╔══

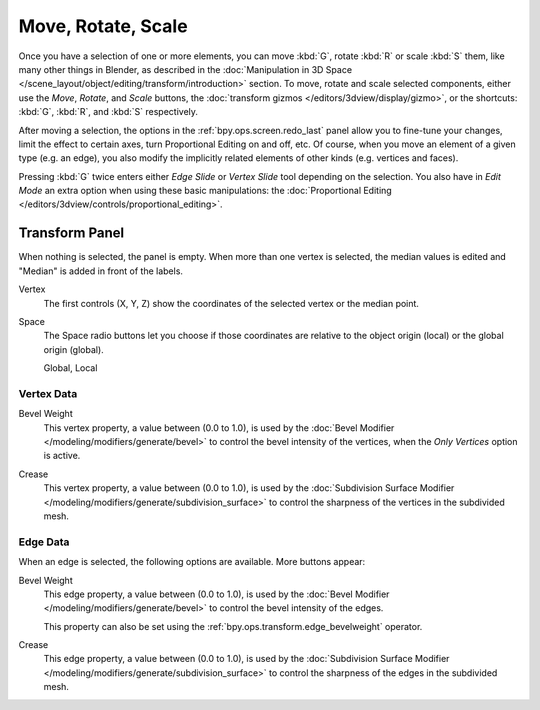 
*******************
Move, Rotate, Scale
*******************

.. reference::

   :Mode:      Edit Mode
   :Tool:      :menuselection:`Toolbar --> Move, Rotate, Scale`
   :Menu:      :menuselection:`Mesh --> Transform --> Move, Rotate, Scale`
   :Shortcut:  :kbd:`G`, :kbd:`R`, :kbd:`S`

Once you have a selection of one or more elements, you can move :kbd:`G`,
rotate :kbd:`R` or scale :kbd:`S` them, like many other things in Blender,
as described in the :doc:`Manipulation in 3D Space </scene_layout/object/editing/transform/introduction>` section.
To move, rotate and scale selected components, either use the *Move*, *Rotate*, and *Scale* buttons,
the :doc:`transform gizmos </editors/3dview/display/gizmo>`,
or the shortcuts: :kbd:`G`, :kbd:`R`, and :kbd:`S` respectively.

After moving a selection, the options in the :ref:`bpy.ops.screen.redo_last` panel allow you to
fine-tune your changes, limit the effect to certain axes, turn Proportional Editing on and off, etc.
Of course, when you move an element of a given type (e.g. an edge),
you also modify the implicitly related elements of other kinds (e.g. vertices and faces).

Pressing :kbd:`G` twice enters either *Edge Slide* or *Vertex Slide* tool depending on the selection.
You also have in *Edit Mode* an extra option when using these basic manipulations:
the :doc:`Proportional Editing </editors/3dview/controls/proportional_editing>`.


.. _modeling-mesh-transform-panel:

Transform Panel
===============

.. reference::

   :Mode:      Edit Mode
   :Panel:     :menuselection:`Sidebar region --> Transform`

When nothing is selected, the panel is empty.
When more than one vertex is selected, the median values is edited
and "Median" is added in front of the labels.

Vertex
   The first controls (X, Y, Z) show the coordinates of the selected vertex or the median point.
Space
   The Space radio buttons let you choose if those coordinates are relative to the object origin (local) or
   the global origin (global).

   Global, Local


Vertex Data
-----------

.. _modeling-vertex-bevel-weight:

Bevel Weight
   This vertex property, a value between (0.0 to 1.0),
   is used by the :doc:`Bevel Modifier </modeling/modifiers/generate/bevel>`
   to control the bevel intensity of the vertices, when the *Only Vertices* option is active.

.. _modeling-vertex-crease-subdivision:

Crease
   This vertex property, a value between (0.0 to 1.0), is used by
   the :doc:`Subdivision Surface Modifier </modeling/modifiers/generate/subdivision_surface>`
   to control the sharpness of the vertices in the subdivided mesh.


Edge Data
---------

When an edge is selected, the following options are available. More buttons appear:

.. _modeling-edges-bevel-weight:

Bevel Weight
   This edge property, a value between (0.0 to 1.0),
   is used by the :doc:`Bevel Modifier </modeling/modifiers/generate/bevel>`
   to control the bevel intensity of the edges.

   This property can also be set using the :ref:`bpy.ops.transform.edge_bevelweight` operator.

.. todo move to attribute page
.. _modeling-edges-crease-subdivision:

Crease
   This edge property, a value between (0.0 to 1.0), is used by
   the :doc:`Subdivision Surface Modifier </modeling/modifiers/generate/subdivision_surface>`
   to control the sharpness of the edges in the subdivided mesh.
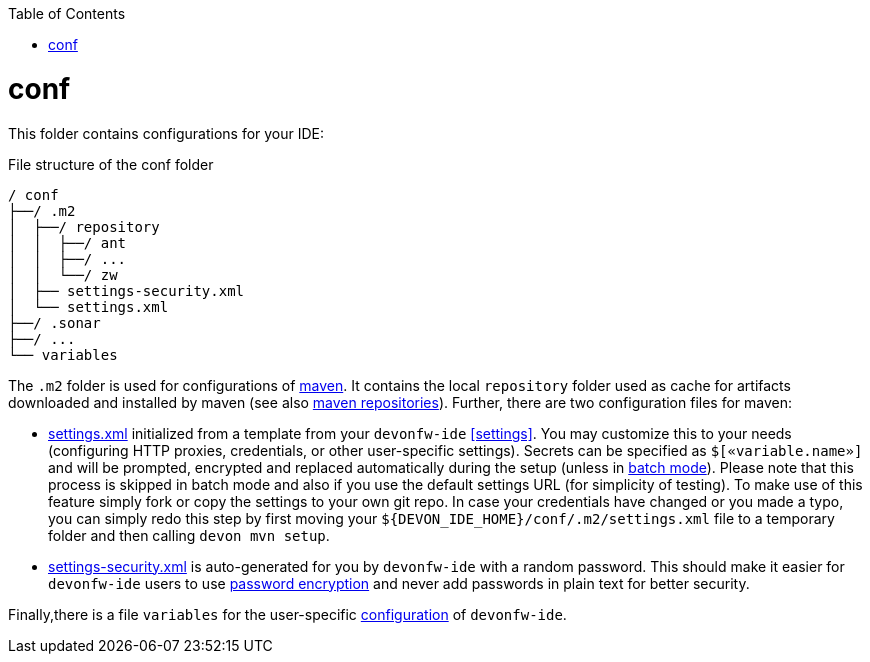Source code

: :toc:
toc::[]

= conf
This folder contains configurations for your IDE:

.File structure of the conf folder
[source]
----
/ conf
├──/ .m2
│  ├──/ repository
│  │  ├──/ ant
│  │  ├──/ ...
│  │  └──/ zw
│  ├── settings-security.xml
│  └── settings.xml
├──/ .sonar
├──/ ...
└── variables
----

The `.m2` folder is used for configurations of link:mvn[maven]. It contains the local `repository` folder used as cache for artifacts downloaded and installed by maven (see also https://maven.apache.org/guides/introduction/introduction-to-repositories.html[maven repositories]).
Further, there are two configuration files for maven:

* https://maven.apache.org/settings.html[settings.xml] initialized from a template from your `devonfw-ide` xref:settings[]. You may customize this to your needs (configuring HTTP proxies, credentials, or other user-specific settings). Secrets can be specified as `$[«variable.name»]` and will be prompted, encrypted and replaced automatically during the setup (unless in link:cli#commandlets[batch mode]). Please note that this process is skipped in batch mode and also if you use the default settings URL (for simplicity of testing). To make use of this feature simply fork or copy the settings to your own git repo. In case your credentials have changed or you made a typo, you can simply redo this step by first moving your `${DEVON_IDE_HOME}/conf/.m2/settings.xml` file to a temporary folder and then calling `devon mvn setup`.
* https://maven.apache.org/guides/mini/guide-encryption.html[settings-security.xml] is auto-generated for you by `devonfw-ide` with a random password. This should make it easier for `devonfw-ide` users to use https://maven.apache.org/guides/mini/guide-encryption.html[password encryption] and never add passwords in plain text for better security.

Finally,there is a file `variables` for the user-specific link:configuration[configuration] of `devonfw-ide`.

╚══

WORK REQUIRED: In your copy, restate the data above word for word but leave out any picture.

ANSWER:
*******************
Move, Rotate, Scale
*******************

.. reference::

   :Mode:      Edit Mode
   :Tool:      :menuselection:`Toolbar --> Move, Rotate, Scale`
   :Menu:      :menuselection:`Mesh --> Transform --> Move, Rotate, Scale`
   :Shortcut:  :kbd:`G`, :kbd:`R`, :kbd:`S`

Once you have a selection of one or more elements, you can move :kbd:`G`,
rotate :kbd:`R` or scale :kbd:`S` them, like many other things in Blender,
as described in the :doc:`Manipulation in 3D Space </scene_layout/object/editing/transform/introduction>` section.
To move, rotate and scale selected components, either use the *Move*, *Rotate*, and *Scale* buttons,
the :doc:`transform gizmos </editors/3dview/display/gizmo>`,
or the shortcuts: :kbd:`G`, :kbd:`R`, and :kbd:`S` respectively.

After moving a selection, the options in the :ref:`bpy.ops.screen.redo_last` panel allow you to
fine-tune your changes, limit the effect to certain axes, turn Proportional Editing on and off, etc.
Of course, when you move an element of a given type (e.g. an edge),
you also modify the implicitly related elements of other kinds (e.g. vertices and faces).

Pressing :kbd:`G` twice enters either *Edge Slide* or *Vertex Slide* tool depending on the selection.
You also have in *Edit Mode* an extra option when using these basic manipulations:
the :doc:`Proportional Editing </editors/3dview/controls/proportional_editing>`.


.. _modeling-mesh-transform-panel:

Transform Panel
===============

.. reference::

   :Mode:      Edit Mode
   :Panel:     :menuselection:`Sidebar region --> Transform`

When nothing is selected, the panel is empty.
When more than one vertex is selected, the median values is edited
and "Median" is added in front of the labels.

Vertex
   The first controls (X, Y, Z) show the coordinates of the selected vertex or the median point.
Space
   The Space radio buttons let you choose if those coordinates are relative to the object origin (local) or
   the global origin (global).

   Global, Local


Vertex Data
-----------

.. _modeling-vertex-bevel-weight:

Bevel Weight
   This vertex property, a value between (0.0 to 1.0),
   is used by the :doc:`Bevel Modifier </modeling/modifiers/generate/bevel>`
   to control the bevel intensity of the vertices, when the *Only Vertices* option is active.

.. _modeling-vertex-crease-subdivision:

Crease
   This vertex property, a value between (0.0 to 1.0), is used by
   the :doc:`Subdivision Surface Modifier </modeling/modifiers/generate/subdivision_surface>`
   to control the sharpness of the vertices in the subdivided mesh.


Edge Data
---------

When an edge is selected, the following options are available. More buttons appear:

.. _modeling-edges-bevel-weight:

Bevel Weight
   This edge property, a value between (0.0 to 1.0),
   is used by the :doc:`Bevel Modifier </modeling/modifiers/generate/bevel>`
   to control the bevel intensity of the edges.

   This property can also be set using the :ref:`bpy.ops.transform.edge_bevelweight` operator.

.. todo move to attribute page
.. _modeling-edges-crease-subdivision:

Crease
   This edge property, a value between (0.0 to 1.0), is used by
   the :doc:`Subdivision Surface Modifier </modeling/modifiers/generate/subdivision_surface>`
   to control the sharpness of the edges in the subdivided mesh.
Source code

: :toc:
toc::[]

= conf
This folder contains configurations for your IDE:

.File structure of the conf folder
[source]
----
/ conf
├──/ .m2
│  ├──/ repository
│  │  ├──/ ant
│  │  ├──/ ...
│  │  └──/ zw
│  ├── settings-security.xml
│  └── settings.xml
├──/ .sonar
├──/ ...
└── variables
----

The `.m2` folder is used for configurations of link:mvn[maven]. It contains the local `repository` folder used as cache for artifacts downloaded and installed by maven (see also https://maven.apache.org/guides/introduction/introduction-to-repositories.html[maven repositories]).
Further, there are two configuration files for maven:

* https://maven.apache.org/settings.html[settings.xml] initialized from a template from your `devonfw-ide` xref:settings[]. You may customize this to your needs (configuring HTTP proxies, credentials, or other user-specific settings). Secrets can be specified as `$[«variable.name»]` and will be prompted, encrypted and replaced automatically during the setup (unless in link:cli#commandlets[batch mode]). Please note that this process is skipped in batch mode and also if you use the default settings URL (for simplicity of testing). To make use of this feature simply fork or copy the settings to your own git repo. In case your credentials have changed or you made a typo, you can simply redo this step by first moving your `${DEVON_IDE_HOME}/conf/.m2/settings.xml` file to a temporary folder and then calling `devon mvn setup`.
* https://maven.apache.org/guides/mini/guide-encryption.html[settings-security.xml] is auto-generated for you by `devonfw-ide` with a random password. This should make it easier for `devonfw-ide` users to use https://maven.apache.org/guides/mini/guide-encryption.html[password encryption] and never add passwords in plain text for better security.

Finally,there is a file `variables` for the user-specific link:configuration[configuration] of `devonfw-ide`.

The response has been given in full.